Stored items from a collection

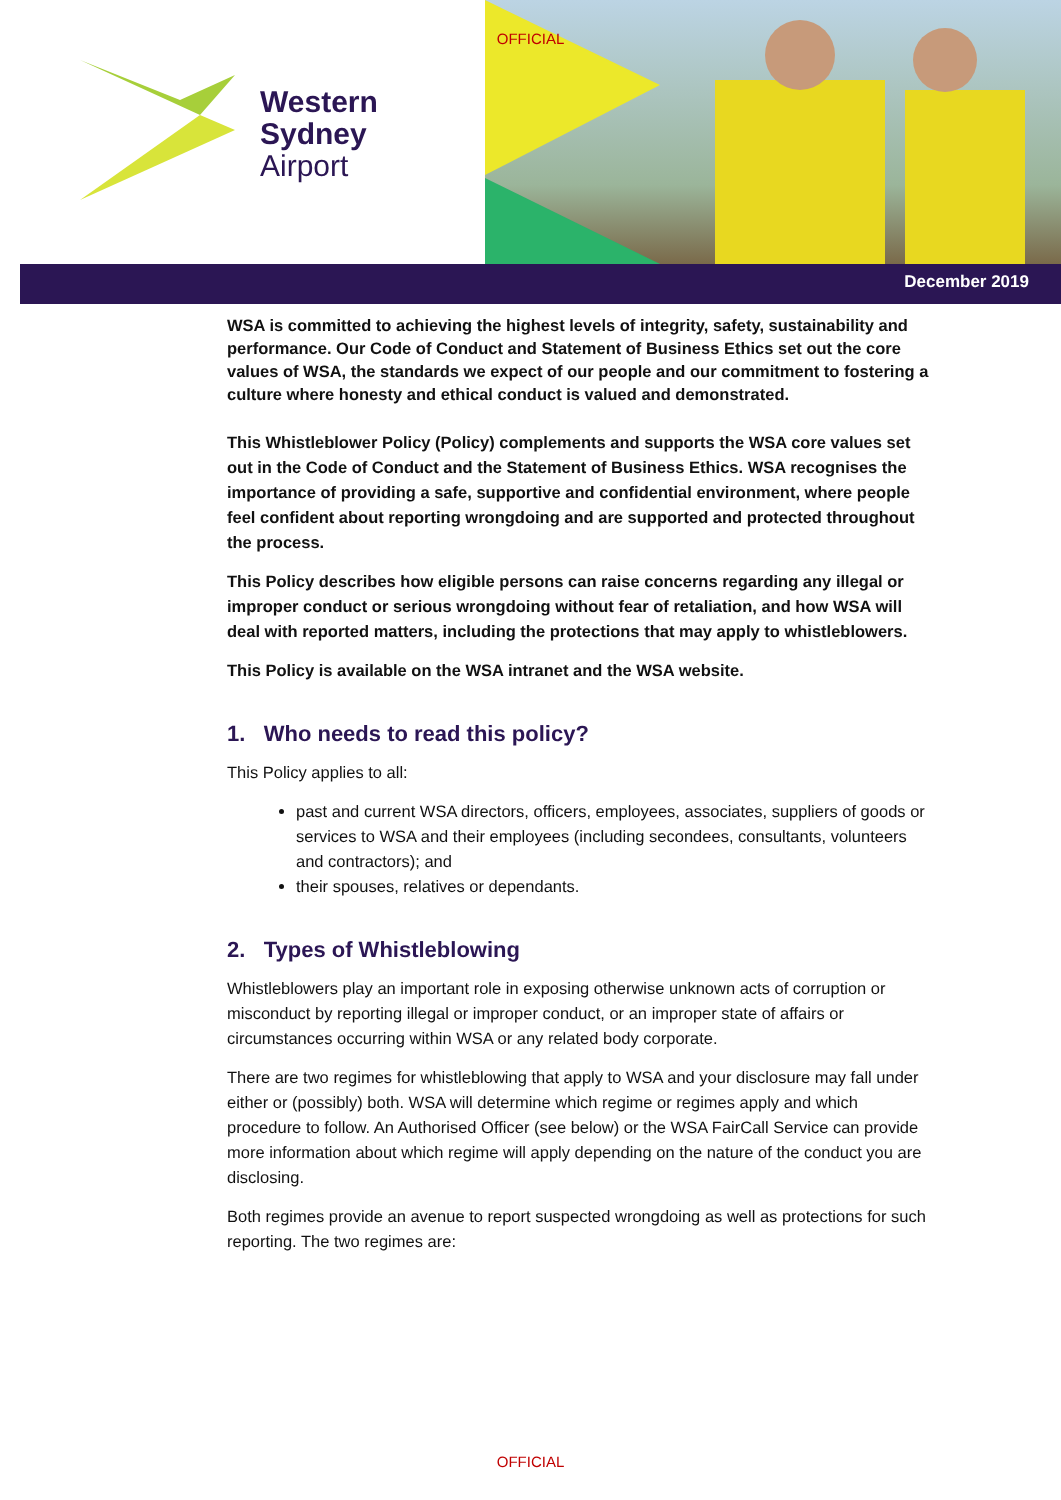OFFICIAL
Western
Sydney
Airport
December 2019
WSA is committed to achieving the highest levels of integrity, safety, sustainability and performance. Our Code of Conduct and Statement of Business Ethics set out the core values of WSA, the standards we expect of our people and our commitment to fostering a culture where honesty and ethical conduct is valued and demonstrated.
This Whistleblower Policy (Policy) complements and supports the WSA core values set out in the Code of Conduct and the Statement of Business Ethics. WSA recognises the importance of providing a safe, supportive and confidential environment, where people feel confident about reporting wrongdoing and are supported and protected throughout the process.
This Policy describes how eligible persons can raise concerns regarding any illegal or improper conduct or serious wrongdoing without fear of retaliation, and how WSA will deal with reported matters, including the protections that may apply to whistleblowers.
This Policy is available on the WSA intranet and the WSA website.
1. Who needs to read this policy?
This Policy applies to all:
past and current WSA directors, officers, employees, associates, suppliers of goods or services to WSA and their employees (including secondees, consultants, volunteers and contractors); and
their spouses, relatives or dependants.
2. Types of Whistleblowing
Whistleblowers play an important role in exposing otherwise unknown acts of corruption or misconduct by reporting illegal or improper conduct, or an improper state of affairs or circumstances occurring within WSA or any related body corporate.
There are two regimes for whistleblowing that apply to WSA and your disclosure may fall under either or (possibly) both. WSA will determine which regime or regimes apply and which procedure to follow. An Authorised Officer (see below) or the WSA FairCall Service can provide more information about which regime will apply depending on the nature of the conduct you are disclosing.
Both regimes provide an avenue to report suspected wrongdoing as well as protections for such reporting. The two regimes are:
OFFICIAL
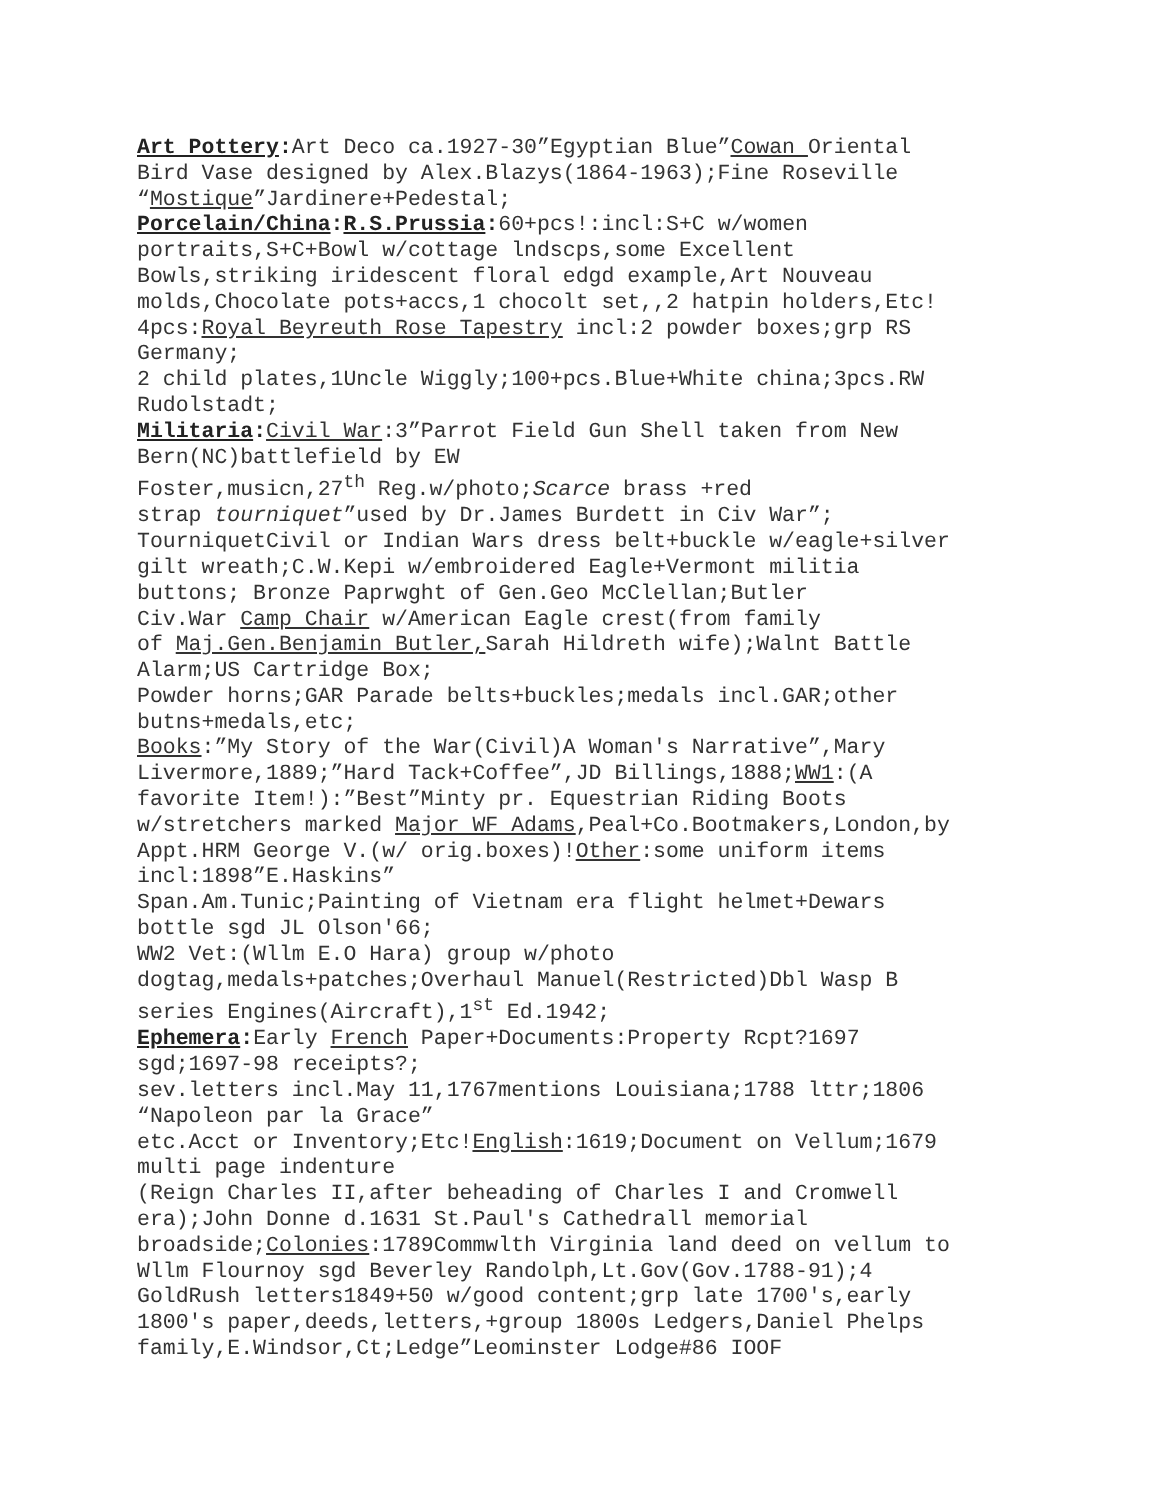Art Pottery: Art Deco ca.1927-30”Egyptian Blue”Cowan Oriental
Bird Vase designed by Alex.Blazys(1864-1963);Fine Roseville
“Mostique”Jardinere+Pedestal;
Porcelain/China:R.S.Prussia: 60+pcs!:incl:S+C w/women
portraits,S+C+Bowl w/cottage lndscps,some Excellent
Bowls,striking iridescent floral edgd example,Art Nouveau
molds,Chocolate pots+accs,1 chocolt set,,2 hatpin holders,Etc!
4pcs:Royal Beyreuth Rose Tapestry incl:2 powder boxes;grp RS
Germany;
2 child plates,1Uncle Wiggly;100+pcs.Blue+White china;3pcs.RW
Rudolstadt;
Militaria: Civil War:3”Parrot Field Gun Shell taken from New
Bern(NC)battlefield by EW
Foster,musicn,27<sup>th</sup> Reg.w/photo;Scarce brass +red
strap tourniquet”used by Dr.James Burdett in Civ War”;
TourniquetCivil or Indian Wars dress belt+buckle w/eagle+silver
gilt wreath;C.W.Kepi w/embroidered Eagle+Vermont militia
buttons; Bronze Paprwght of Gen.Geo McClellan;Butler
Civ.War Camp Chair w/American Eagle crest(from family
of Maj.Gen.Benjamin Butler, Sarah Hildreth wife);Walnt Battle
Alarm;US Cartridge Box;
Powder horns;GAR Parade belts+buckles;medals incl.GAR;other
butns+medals,etc;
Books:”My Story of the War(Civil)A Woman's Narrative”,Mary
Livermore,1889;”Hard Tack+Coffee”,JD Billings,1888;WW1:(A
favorite Item!):”Best”Minty pr. Equestrian Riding Boots
w/stretchers marked Major WF Adams,Peal+Co.Bootmakers,London,by
Appt.HRM George V.(w/ orig.boxes)!Other:some uniform items
incl:1898”E.Haskins”
Span.Am.Tunic;Painting of Vietnam era flight helmet+Dewars
bottle sgd JL Olson'66;
WW2 Vet:(Wllm E.O Hara) group w/photo
dogtag,medals+patches;Overhaul Manuel(Restricted)Dbl Wasp B
series Engines(Aircraft),1<sup>st</sup> Ed.1942;
Ephemera: Early French Paper+Documents:Property Rcpt?1697
sgd;1697-98 receipts?;
sev.letters incl.May 11,1767mentions Louisiana;1788 lttr;1806
“Napoleon par la Grace”
etc.Acct or Inventory;Etc!English:1619;Document on Vellum;1679
multi page indenture
(Reign Charles II,after beheading of Charles I and Cromwell
era);John Donne d.1631 St.Paul's Cathedrall memorial
broadside;Colonies:1789Commwlth Virginia land deed on vellum to
Wllm Flournoy sgd Beverley Randolph,Lt.Gov(Gov.1788-91);4
GoldRush letters1849+50 w/good content;grp late 1700's,early
1800's paper,deeds,letters,+group 1800s Ledgers,Daniel Phelps
family,E.Windsor,Ct;Ledge”Leominster Lodge#86 IOOF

**Instructions for the task:**
Search the data for the string "group" and copy every line where it appears.

**Problem solution:**
WW2 Vet:(Wllm E.O Hara) group w/photo
1800's paper,deeds,letters,+group 1800s Ledgers,Daniel Phelps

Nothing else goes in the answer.